Character development can be easily incorporated into your curriculum with the following mini-lessons designed to spark thoughtful reflection and discussion. Use these as class openers to inspire confidence, increase academic achievement, and help students understand that problems and challenges are part of the learning process. Persisting through challenges and becoming “growth oriented” are skills that need to be developed along with understanding and respecting the needs of others.
The mini-lessons that follow are designed to fit within CASEL’s Five Competence Domains:
- Self-Awareness involves understanding one’s emotions, personal goals, and values. This includes accurately assessing one’s strengths and limitations, having positive mindsets, and possessing a well-grounded sense of self-efficacy and optimism. High levels of self-awareness require the ability to recognize how thoughts, feelings, and actions are interconnected.
- Self-Management requires skills and attitudes that facilitate the ability to regulate emotions and behaviors. This includes the ability to delay gratification, manage stress, control impulses, and persevere through challenges in order to achieve personal and educational goals.
- Social-Awareness involves the ability to take the perspective of those with different backgrounds or cultures and to empathize and feel compassion. It also involves understanding social norms for behavior and recognizing family, school, and community resources and supports.
- Relationship Skills provide children with the tools they need to establish and maintain healthy and rewarding relationships, and to act in accordance with social norms. Competence in this domain involves communicating clearly, listening actively, cooperating, resisting inappropriate social pressure, negotiating conflict constructively, and seeking help when needed.

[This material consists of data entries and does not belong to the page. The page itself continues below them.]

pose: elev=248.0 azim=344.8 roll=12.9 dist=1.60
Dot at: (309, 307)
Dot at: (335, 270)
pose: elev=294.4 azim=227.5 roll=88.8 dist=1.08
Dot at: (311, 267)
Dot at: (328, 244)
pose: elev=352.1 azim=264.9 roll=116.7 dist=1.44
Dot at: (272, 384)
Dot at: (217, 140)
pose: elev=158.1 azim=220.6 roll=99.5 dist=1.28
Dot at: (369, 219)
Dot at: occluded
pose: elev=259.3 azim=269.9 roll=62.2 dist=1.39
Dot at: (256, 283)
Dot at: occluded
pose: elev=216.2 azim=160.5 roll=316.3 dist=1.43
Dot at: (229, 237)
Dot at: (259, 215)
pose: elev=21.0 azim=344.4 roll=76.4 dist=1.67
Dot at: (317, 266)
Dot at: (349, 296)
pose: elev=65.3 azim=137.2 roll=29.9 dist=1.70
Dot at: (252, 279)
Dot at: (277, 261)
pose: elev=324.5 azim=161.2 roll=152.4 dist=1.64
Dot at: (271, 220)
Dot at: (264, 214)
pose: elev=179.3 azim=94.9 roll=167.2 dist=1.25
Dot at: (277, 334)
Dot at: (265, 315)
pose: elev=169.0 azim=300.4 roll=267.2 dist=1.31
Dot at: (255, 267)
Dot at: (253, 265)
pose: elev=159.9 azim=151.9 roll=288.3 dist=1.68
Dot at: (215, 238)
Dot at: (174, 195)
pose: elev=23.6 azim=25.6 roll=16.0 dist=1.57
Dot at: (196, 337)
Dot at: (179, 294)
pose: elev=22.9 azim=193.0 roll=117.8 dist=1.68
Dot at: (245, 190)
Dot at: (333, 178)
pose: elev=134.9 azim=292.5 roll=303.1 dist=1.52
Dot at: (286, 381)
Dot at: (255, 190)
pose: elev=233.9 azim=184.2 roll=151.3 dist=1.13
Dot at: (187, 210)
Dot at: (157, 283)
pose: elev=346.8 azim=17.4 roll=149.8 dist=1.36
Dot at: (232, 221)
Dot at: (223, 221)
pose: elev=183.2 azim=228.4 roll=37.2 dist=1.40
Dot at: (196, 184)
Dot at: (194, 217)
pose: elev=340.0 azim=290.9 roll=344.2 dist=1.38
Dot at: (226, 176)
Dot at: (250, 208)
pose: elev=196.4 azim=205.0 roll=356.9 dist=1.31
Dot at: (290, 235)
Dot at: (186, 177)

- Responsible Decision Making is a competency domain that requires the knowledge, skills, and attitudes needed to make constructive choices about personal behavior and social interactions across diverse settings. Competence in this domain requires the ability to consider ethical standards, safety concerns, accurate behavioral norms for risky behaviors, to make realistic evaluation of consequences of various actions, and to take the health and well-being of self and others into consideration.